Last night I had no problem keeping my eyes open. Actually, that’s not entirely true. I did fall asleep around 9:45pm. The lights were off but I had the television tuned to the Travel Channel. For some reason, I woke out of a dead sleep at 10:15pm, looked to my right where I have a mirrored jewelry cabinet mounted to the wall and had the shock of my life. Running up the mirror was the biggest goddamned spider I’ve ever seen in my life.

It seemed to be the size of a tarantula, although not as fat and hairy. I searched the internet high and low this morning and this is the closest I’ve come to what that motherfucking monster looked like:

Yes, I swear it was that big. But just as quickly as I saw it, the thing disappeared. Did I imagine it?  I will admit, my vision without corrective lenses is 20/400, but I could swear I heard its legs clicking as it ran up the mirror. Within seconds I was out of bed, lights AND eyeglasses on. However, I could not find it. (Admittedly, I did not try very hard. Couldn’t decide if it was worse to confront or worse to go insane.) The jewelry cabinet is just a few inches from the window with its curtains and blinds. So I began hitting the curtains with my slipper. Of course, it also could have disappeared into the jewelry cabinet, so I started pounding on that. I’ve not yet had the nerve to open it.

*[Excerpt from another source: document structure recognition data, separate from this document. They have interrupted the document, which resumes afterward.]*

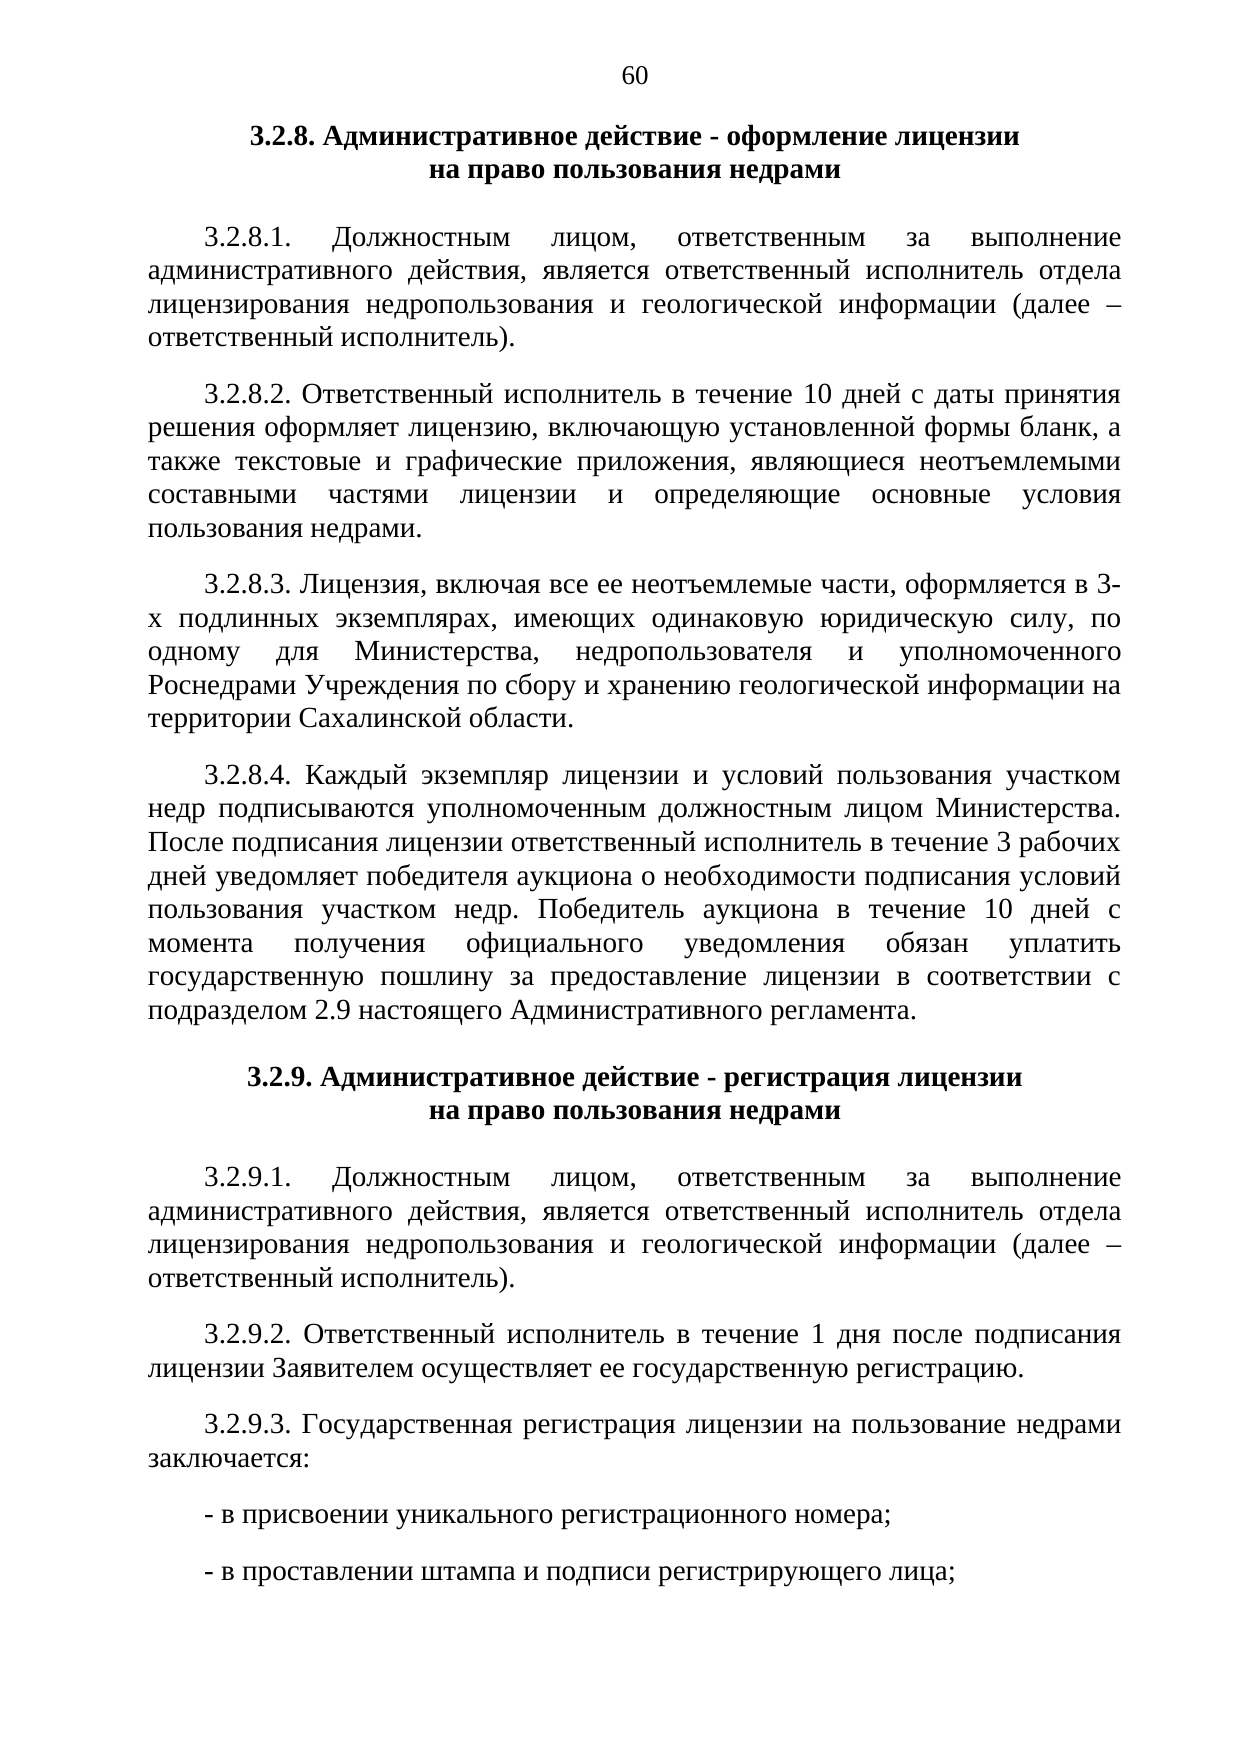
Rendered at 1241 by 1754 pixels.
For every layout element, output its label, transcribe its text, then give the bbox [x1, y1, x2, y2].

text 3.2.8. Административное действие - оформление лицензии [148, 118, 1122, 152]
text 3.2.8.4. Каждый экземпляр лицензии и условий пользования участком недр подписываются уполномоченным должностным лицом Министерства. После подписания лицензии ответственный исполнитель в течение 3 рабочих дней уведомляет победителя аукциона о необходимости подписания условий пользования участком недр. Победитель аукциона в течение 10 дней с момента получения официального уведомления обязан уплатить государственную пошлину за предоставление лицензии в соответствии с подразделом 2.9 настоящего Административного регламента. [148, 757, 1122, 1025]
text 3.2.8.1. Должностным лицом, ответственным за выполнение административного действия, является ответственный исполнитель отдела лицензирования недропользования и геологической информации (далее – ответственный исполнитель). [148, 219, 1122, 353]
text 3.2.9. Административное действие - регистрация лицензии [148, 1059, 1122, 1092]
text 3.2.8.2. Ответственный исполнитель в течение 10 дней с даты принятия решения оформляет лицензию, включающую установленной формы бланк, а также текстовые и графические приложения, являющиеся неотъемлемыми составными частями лицензии и определяющие основные условия пользования недрами. [148, 376, 1122, 543]
text 3.2.8.3. Лицензия, включая все ее неотъемлемые части, оформляется в 3-х подлинных экземплярах, имеющих одинаковую юридическую силу, по одному для Министерства, недропользователя и уполномоченного Роснедрами Учреждения по сбору и хранению геологической информации на территории Сахалинской области. [148, 566, 1122, 734]
text - в проставлении штампа и подписи регистрирующего лица; [148, 1553, 1122, 1587]
text 3.2.9.2. Ответственный исполнитель в течение 1 дня после подписания лицензии Заявителем осуществляет ее государственную регистрацию. [148, 1317, 1122, 1384]
text на право пользования недрами [148, 152, 1122, 185]
text 3.2.9.3. Государственная регистрация лицензии на пользование недрами заключается: [148, 1407, 1122, 1474]
text на право пользования недрами [148, 1092, 1122, 1126]
text - в присвоении уникального регистрационного номера; [148, 1497, 1122, 1530]
text 3.2.9.1. Должностным лицом, ответственным за выполнение административного действия, является ответственный исполнитель отдела лицензирования недропользования и геологической информации (далее – ответственный исполнитель). [148, 1159, 1122, 1294]
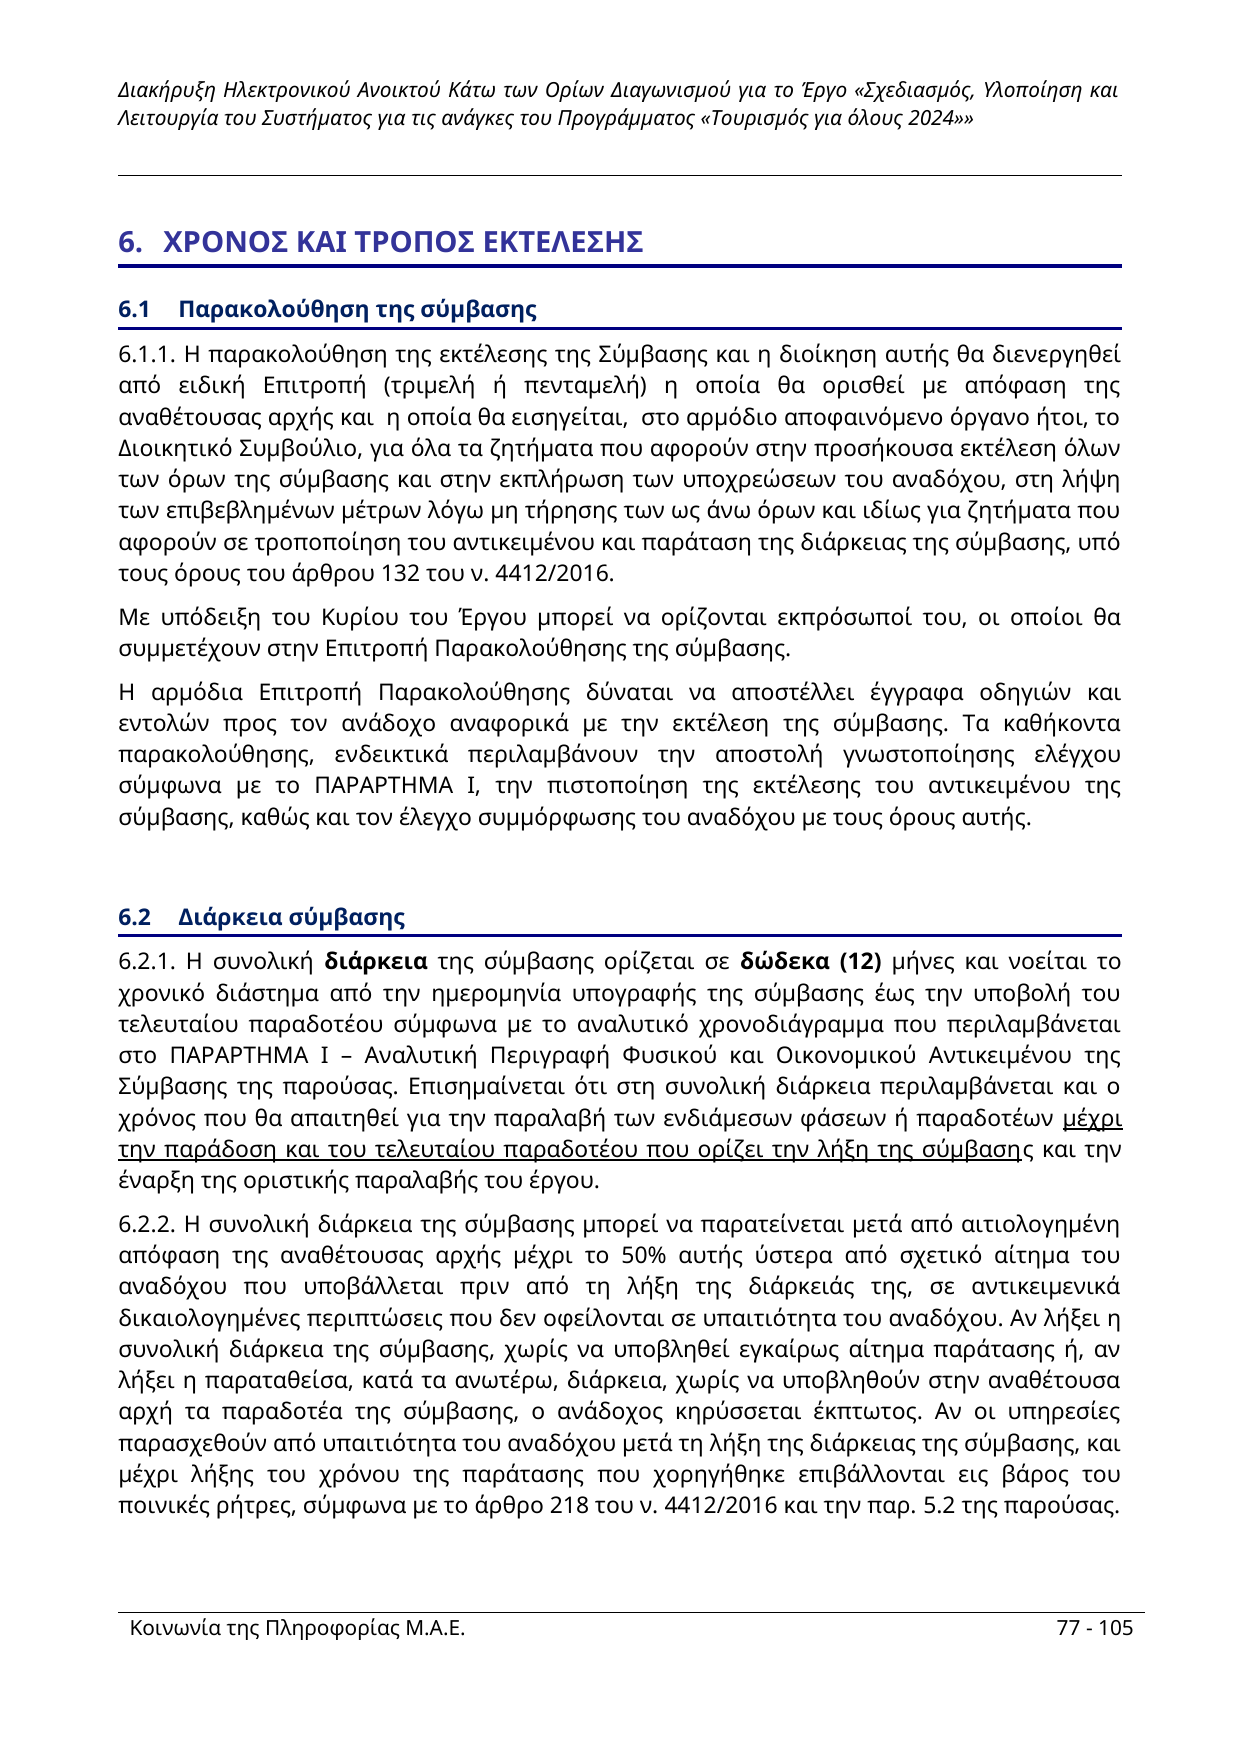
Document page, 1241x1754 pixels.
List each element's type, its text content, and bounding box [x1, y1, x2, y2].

subtitle Διάρκεια σύμβασης [118, 901, 1122, 934]
text Η αρμόδια Επιτροπή Παρακολούθησης δύναται να αποστέλλει έγγραφα οδηγιών και εντολών προς τον ανάδοχο αναφορικά με την εκτέλεση της σύμβασης. Τα καθήκοντα παρακολούθησης, ενδεικτικά περιλαμβάνουν την αποστολή γνωστοποίησης ελέγχου σύμφωνα με το ΠΑΡΑΡΤΗΜΑ Ι, την πιστοποίηση της εκτέλεσης του αντικειμένου της σύμβασης, καθώς και τον έλεγχο συμμόρφωσης του αναδόχου με τους όρους αυτής. [118, 676, 1122, 832]
text 6.1.1. Η παρακολούθηση της εκτέλεσης της Σύμβασης και η διοίκηση αυτής θα διενεργηθεί από ειδική Επιτροπή (τριμελή ή πενταμελή) η οποία θα ορισθεί με απόφαση της αναθέτουσας αρχής και η οποία θα εισηγείται, στο αρμόδιο αποφαινόμενο όργανο ήτοι, το Διοικητικό Συμβούλιο, για όλα τα ζητήματα που αφορούν στην προσήκουσα εκτέλεση όλων των όρων της σύμβασης και στην εκπλήρωση των υποχρεώσεων του αναδόχου, στη λήψη των επιβεβλημένων μέτρων λόγω μη τήρησης των ως άνω όρων και ιδίως για ζητήματα που αφορούν σε τροποποίηση του αντικειμένου και παράταση της διάρκειας της σύμβασης, υπό τους όρους του άρθρου 132 του ν. 4412/2016. [118, 338, 1122, 588]
text 6.2.1. Η συνολική διάρκεια της σύμβασης ορίζεται σε δώδεκα (12) μήνες και νοείται το χρονικό διάστημα από την ημερομηνία υπογραφής της σύμβασης έως την υποβολή του τελευταίου παραδοτέου σύμφωνα με το αναλυτικό χρονοδιάγραμμα που περιλαμβάνεται στο ΠΑΡΑΡΤΗΜΑ Ι – Αναλυτική Περιγραφή Φυσικού και Οικονομικού Αντικειμένου της Σύμβασης της παρούσας. Επισημαίνεται ότι στη συνολική διάρκεια περιλαμβάνεται και ο χρόνος που θα απαιτηθεί για την παραλαβή των ενδιάμεσων φάσεων ή παραδοτέων μέχρι την παράδοση και του τελευταίου παραδοτέου που ορίζει την λήξη της σύμβασης και την έναρξη της οριστικής παραλαβής του έργου. [118, 945, 1122, 1195]
text Με υπόδειξη του Κυρίου του Έργου μπορεί να ορίζονται εκπρόσωποί του, οι οποίοι θα συμμετέχουν στην Επιτροπή Παρακολούθησης της σύμβασης. [118, 601, 1122, 663]
subtitle ΧΡΟΝΟΣ ΚΑΙ ΤΡΟΠΟΣ ΕΚΤΕΛΕΣΗΣ [118, 222, 1122, 264]
subtitle Παρακολούθηση της σύμβασης [118, 293, 1122, 327]
text 6.2.2. Η συνολική διάρκεια της σύμβασης μπορεί να παρατείνεται μετά από αιτιολογημένη απόφαση της αναθέτουσας αρχής μέχρι το 50% αυτής ύστερα από σχετικό αίτημα του αναδόχου που υποβάλλεται πριν από τη λήξη της διάρκειάς της, σε αντικειμενικά δικαιολογημένες περιπτώσεις που δεν οφείλονται σε υπαιτιότητα του αναδόχου. Αν λήξει η συνολική διάρκεια της σύμβασης, χωρίς να υποβληθεί εγκαίρως αίτημα παράτασης ή, αν λήξει η παραταθείσα, κατά τα ανωτέρω, διάρκεια, χωρίς να υποβληθούν στην αναθέτουσα αρχή τα παραδοτέα της σύμβασης, ο ανάδοχος κηρύσσεται έκπτωτος. Αν οι υπηρεσίες παρασχεθούν από υπαιτιότητα του αναδόχου μετά τη λήξη της διάρκειας της σύμβασης, και μέχρι λήξης του χρόνου της παράτασης που χορηγήθηκε επιβάλλονται εις βάρος του ποινικές ρήτρες, σύμφωνα με το άρθρο 218 του ν. 4412/2016 και την παρ. 5.2 της παρούσας. [118, 1208, 1122, 1520]
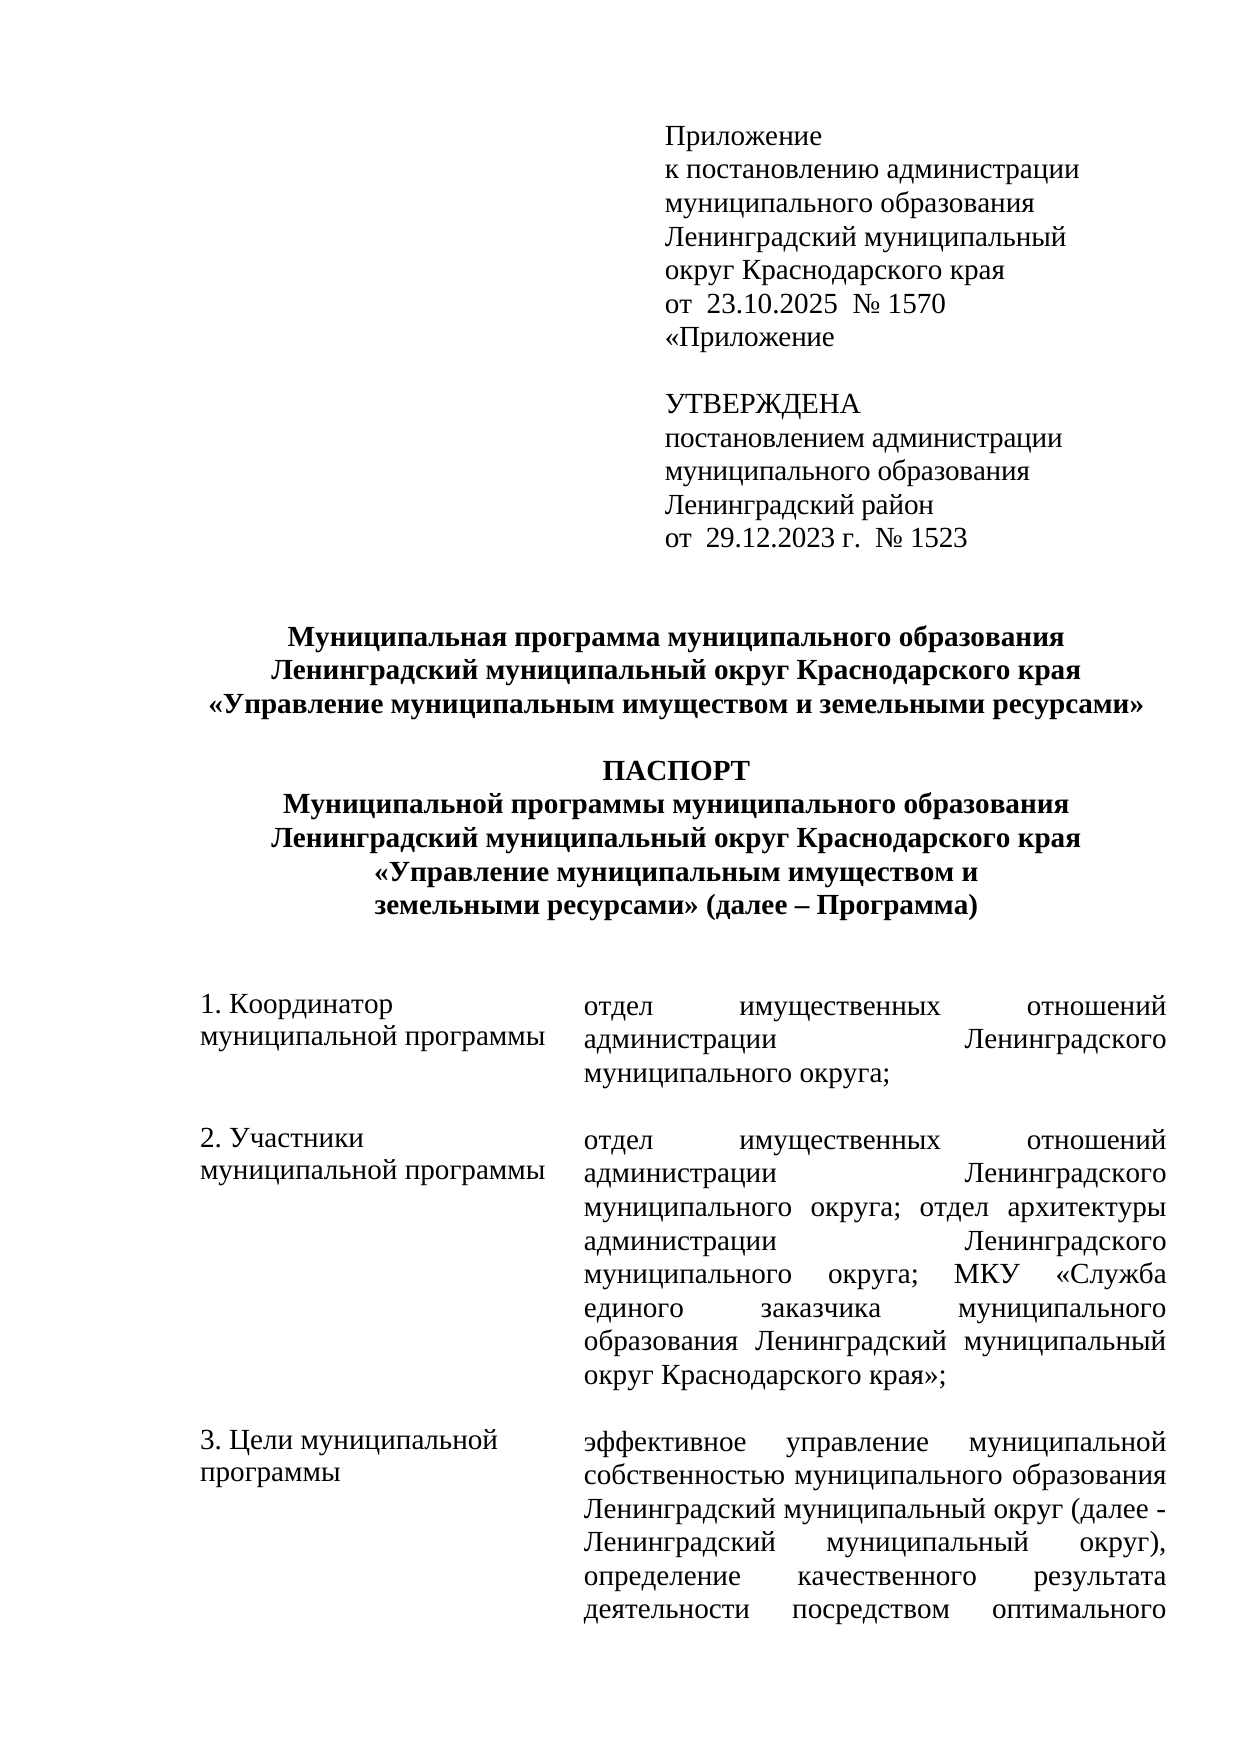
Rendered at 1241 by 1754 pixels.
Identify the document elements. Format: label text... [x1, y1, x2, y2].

Again, I have to wonder, did I imagine it? I was absolutely not under the influence of anything last night (unless you count chocolate – I did have two of those little Dove dark chocolate squares.) On a positive note, for the first time in recent memory, I had no problem whatsoever staying up for the entire episode of No Reservations but my eyes barely registered the tv screen. I spent the next several hours scanning every inch of wall around me. When I eventually closed my eyes, I didn’t really sleep, so I’m running on empty right now.

Does anyone know anything about spiders in New England? Is it even possible that this thing was real? And where/how will I sleep tonight?